#### [DOKUMEN]
Kisah di dalam novel sebenarnya sederhana saja. Seperti di filmnya yang sudah saya jelaskan di awal, Peter Parker sedang mengalami kondisi finansial yang kurang menguntungkan. Aktivitasnya menjadi Spider-Man membuatnya jadi sulit untuk berkonsentrasi menjalani kehidupan seperti biasanya sebagai mahasiswa. Selain itu, biaya untuk dirinya supaya terus berada di universitas berasal dari beasiswa yang ia dapatkan karena ia mahasiswa berprestasi. Menyadari bahwa ia membutuhkan upah tambahan, ia bekerja sebagai fotografer freelance di The Daily Bugle. Pekerjaannya adalah mendapatkan foto candid Spider-Man yang bagus ketika beraksi melawan musuhnya. Dengan begitu, ia pun memanfaatkan identitas tersembunyinya itu untuk mendapatkan foto-foto keren. Tapi sayangnya, ketika Peter sedang mengambil foto dirinya, hal itu malah membawanya kepada masalah. Masalah tersebut berupa batu misterius yang sangat diinginkan oleh Kingpin—yang nama sebenarnya adalah Wilson Fisk—serta musuhnya yang lain bernama Silvermane.

#### [DATA YANG DIBERIKAN]
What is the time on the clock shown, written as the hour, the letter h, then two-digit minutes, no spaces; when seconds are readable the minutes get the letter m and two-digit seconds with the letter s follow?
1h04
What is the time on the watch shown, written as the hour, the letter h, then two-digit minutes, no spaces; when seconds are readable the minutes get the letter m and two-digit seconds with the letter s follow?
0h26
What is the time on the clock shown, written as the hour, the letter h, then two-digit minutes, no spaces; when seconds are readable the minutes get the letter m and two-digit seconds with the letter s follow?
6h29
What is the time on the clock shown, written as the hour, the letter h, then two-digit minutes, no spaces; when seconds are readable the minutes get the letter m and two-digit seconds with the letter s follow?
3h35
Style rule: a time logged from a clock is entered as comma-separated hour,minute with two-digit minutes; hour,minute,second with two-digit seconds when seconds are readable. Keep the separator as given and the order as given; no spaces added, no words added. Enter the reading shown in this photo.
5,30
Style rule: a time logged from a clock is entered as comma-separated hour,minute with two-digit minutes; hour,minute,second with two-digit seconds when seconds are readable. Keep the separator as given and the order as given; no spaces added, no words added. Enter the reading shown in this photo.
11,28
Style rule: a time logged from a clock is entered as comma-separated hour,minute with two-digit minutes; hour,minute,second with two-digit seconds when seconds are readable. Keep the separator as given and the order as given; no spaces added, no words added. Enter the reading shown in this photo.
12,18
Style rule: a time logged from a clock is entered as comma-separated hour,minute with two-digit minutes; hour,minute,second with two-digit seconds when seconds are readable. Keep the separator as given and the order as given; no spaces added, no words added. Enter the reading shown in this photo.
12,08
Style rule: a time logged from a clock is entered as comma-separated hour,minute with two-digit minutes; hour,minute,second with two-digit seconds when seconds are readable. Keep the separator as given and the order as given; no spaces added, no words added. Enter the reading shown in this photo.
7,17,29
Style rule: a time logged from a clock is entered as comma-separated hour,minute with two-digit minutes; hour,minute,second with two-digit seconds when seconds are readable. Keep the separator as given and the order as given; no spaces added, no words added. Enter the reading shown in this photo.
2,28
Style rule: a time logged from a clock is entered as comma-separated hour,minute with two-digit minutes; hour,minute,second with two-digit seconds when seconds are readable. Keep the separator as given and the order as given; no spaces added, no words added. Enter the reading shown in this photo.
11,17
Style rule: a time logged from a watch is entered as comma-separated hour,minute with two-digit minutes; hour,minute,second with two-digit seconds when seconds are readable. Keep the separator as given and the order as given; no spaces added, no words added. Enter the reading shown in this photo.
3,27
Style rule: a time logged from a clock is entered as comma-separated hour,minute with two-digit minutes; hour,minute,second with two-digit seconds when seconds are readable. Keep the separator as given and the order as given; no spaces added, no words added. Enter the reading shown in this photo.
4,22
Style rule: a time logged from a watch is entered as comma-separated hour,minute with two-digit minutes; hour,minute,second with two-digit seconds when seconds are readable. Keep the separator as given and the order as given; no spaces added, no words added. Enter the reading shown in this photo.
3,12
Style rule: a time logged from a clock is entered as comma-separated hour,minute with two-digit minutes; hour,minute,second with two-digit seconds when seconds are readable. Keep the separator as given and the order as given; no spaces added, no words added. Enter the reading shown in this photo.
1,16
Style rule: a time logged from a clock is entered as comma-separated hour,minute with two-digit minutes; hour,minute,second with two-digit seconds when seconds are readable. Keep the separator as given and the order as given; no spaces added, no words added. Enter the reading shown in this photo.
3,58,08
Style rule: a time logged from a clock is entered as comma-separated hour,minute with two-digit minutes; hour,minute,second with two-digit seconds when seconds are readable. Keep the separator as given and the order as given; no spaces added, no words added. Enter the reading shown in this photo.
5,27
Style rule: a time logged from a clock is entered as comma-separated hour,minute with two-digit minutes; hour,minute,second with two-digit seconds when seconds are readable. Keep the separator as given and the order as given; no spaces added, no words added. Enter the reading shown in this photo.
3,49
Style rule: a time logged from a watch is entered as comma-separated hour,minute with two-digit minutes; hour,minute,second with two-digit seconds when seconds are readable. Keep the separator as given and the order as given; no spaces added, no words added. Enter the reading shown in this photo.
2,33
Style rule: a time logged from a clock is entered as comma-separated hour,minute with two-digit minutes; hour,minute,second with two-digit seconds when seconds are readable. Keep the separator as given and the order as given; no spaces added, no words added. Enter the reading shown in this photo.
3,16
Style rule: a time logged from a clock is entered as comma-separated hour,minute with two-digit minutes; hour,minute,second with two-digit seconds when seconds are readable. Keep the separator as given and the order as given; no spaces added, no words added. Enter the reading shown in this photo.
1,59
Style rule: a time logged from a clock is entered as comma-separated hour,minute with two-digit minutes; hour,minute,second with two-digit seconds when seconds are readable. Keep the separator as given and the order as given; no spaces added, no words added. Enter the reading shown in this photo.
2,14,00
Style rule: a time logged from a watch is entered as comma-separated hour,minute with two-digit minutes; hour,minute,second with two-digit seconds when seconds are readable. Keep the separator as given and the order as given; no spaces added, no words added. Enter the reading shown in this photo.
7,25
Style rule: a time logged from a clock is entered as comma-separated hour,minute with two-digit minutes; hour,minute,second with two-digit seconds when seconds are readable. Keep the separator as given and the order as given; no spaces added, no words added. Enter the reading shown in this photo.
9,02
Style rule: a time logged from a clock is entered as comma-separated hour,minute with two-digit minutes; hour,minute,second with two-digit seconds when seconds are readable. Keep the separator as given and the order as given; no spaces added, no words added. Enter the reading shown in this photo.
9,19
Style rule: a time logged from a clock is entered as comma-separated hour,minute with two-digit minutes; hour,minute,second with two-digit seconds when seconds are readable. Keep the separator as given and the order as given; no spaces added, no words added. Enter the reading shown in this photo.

#### [PERINTAH TUGAS]
Tolong ringkas dokumen tentang novel Spider-Man di atas dalam dua kalimat.

#### [HASIL TUGAS]
Peter Parker sedang kesulitan keuangan dan bisa kuliah berkat beasiswa sebagai mahasiswa berprestasi. Karena itu, ia bekerja sebagai fotografer freelance di The Daily Bugle untuk memotret aksi Spider-Man, identitas tersembunyinya sendiri, tetapi pekerjaan itu menyeretnya ke dalam masalah berupa batu misterius yang diincar Kingpin (Wilson Fisk) serta musuh lain bernama Silvermane.